Denizler, Mahirler, İbrahimler ve Sinanlar, 52 yıl önce bu topraklarda ‘71 devrimci çıkışını yaratarak bizlere yürünecek yolu gösterdi. Onların gösterdiği yoldan yürümek ve onların yükselttiği “Düzene karşı devrim!” çağrısını işçilere, emekçilere ve gençlere taşımak bugün ayrı bir öneme sahiptir. 14 Mayıs seçim sonuçlarının da gösterdiği temel gerçeklerden biri de emeğin kurtuluşunun, milyonlarca emekçinin ve gencin geleceğinin ve özgürlüğünün, devrim ve sosyalizm mücadelesini yükseltmekten geçtiğini göstermesidir. Bu tablo bir kez daha göstermiştir ki kılavuzumuz düzeni cepheden reddeden Denizler, Mahirler, İbrahimler ve Sinanlar’dır.

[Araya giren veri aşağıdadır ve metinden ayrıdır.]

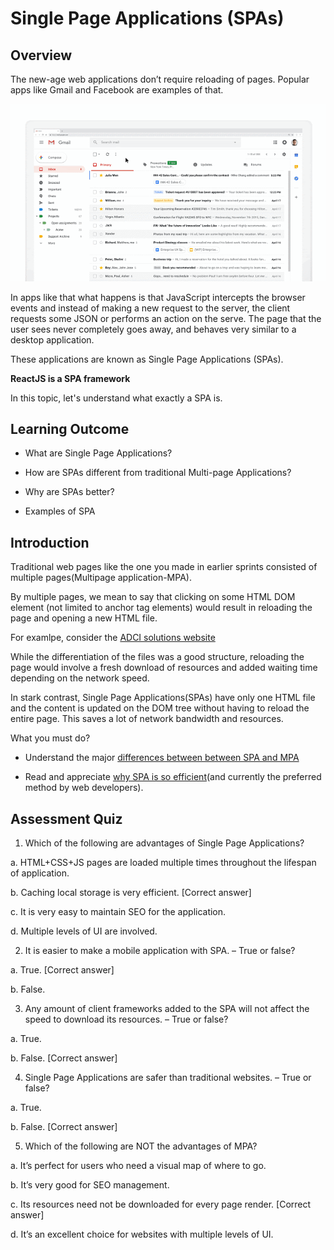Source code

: # Single Page Applications (SPAs)

## Overview

The new-age web applications don’t require reloading of pages.
Popular apps like Gmail and Facebook are examples of that.

![](../images/gmail.gif)



In apps like that what happens is that JavaScript intercepts the browser events and instead of making a new request to the server, the client requests some JSON or performs an action on the serve. The page that the user sees never completely goes away, and behaves very similar to a desktop application.

These applications are known as Single Page Applications (SPAs). 

**ReactJS is a SPA framework**


In this topic, let's understand what exactly a SPA is.


## Learning Outcome

-	What are Single Page Applications?

-	How are SPAs different from traditional Multi-page Applications?

-	Why are SPAs better?

-	Examples of SPA


## Introduction


Traditional web pages like the one you made in earlier sprints consisted of multiple pages(Multipage application-MPA).

 By multiple pages, we mean to say that clicking on some HTML DOM element (not limited to anchor tag elements) would result in reloading the page and opening a new HTML file.
 
For examlpe, consider the [ADCI solutions website](https://www.adcisolutions.com/)

While the differentiation of the files was a good structure, reloading the page would involve a fresh download of resources and added waiting time depending on the network speed.

In stark contrast, Single Page Applications(SPAs) have only one HTML file and the content is updated on the DOM tree without having to reload the entire page. This saves a lot of network bandwidth and resources.

What you must do?

-	Understand the major [differences between between SPA and MPA](https://medium.com/@NeotericEU/single-page-application-vs-multiple-page-application-2591588efe58) 

- Read and appreciate [why SPA is so efficient](https://blog.angular-university.io/why-a-single-page-application-what-are-the-benefits-what-is-a-spa/)(and currently the preferred method by web developers). 


## Assessment Quiz

1.	Which of the following are advantages of Single Page Applications?

a.	HTML+CSS+JS pages are loaded multiple times throughout the lifespan of application.

b.	Caching local storage is very efficient. [Correct answer]

c.	It is very easy to maintain SEO for the application.

d.	Multiple levels of UI are involved.

2.	It is easier to make a mobile application with SPA. – True or false?

a.	True. [Correct answer]

b.	False.

3.	Any amount of client frameworks added to the SPA will not affect the speed to download its resources. – True or false?

a.	True.

b.	False. [Correct answer]

4.	Single Page Applications are safer than traditional websites. – True or false?

a.	True.

b.	False. [Correct answer]

5.	Which of the following are NOT the advantages of MPA?

a.	It’s perfect for users who need a visual map of where to go.

b.	It’s very good for SEO management.

c.	Its resources need not be downloaded for every page render. [Correct answer]

d.	It’s an excellent choice for websites with multiple levels of UI.


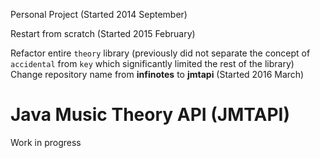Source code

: Personal Project (Started 2014 September)

Restart from scratch (Started 2015 February)

Refactor entire `theory` library (previously did not separate the concept of `accidental` from `key` which significantly limited the rest of the library) Change repository name from **infinotes** to **jmtapi** (Started 2016 March)

# Java Music Theory API (JMTAPI)
Work in progress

Zaman, 52 yıl önce Nurhak dağlarında ölümsüzlüğe uğurladığımız Sinanların, darağacına korkusuzca yürüyen Denizlerin, Kızıldere’yi direniş destanı çevirenen Mahirlerin, Diyarbakır zindanında ser verip, sır vermeyen İbrahimler’in cüretini, ısrarını ve silahını kuşanmanın, devrim ve sosyalizm mücadelesini yükseltmenin zamanıdır.

Katledilişlerinin 52. yılında Nurhak’ta yitirdiklerimizin devrimci anısı önünde saygıyla eğiliyor ve katliamcı sermaye devletinden mutlaka hesap soracağımızı bir kez daha ifade ediyoruz.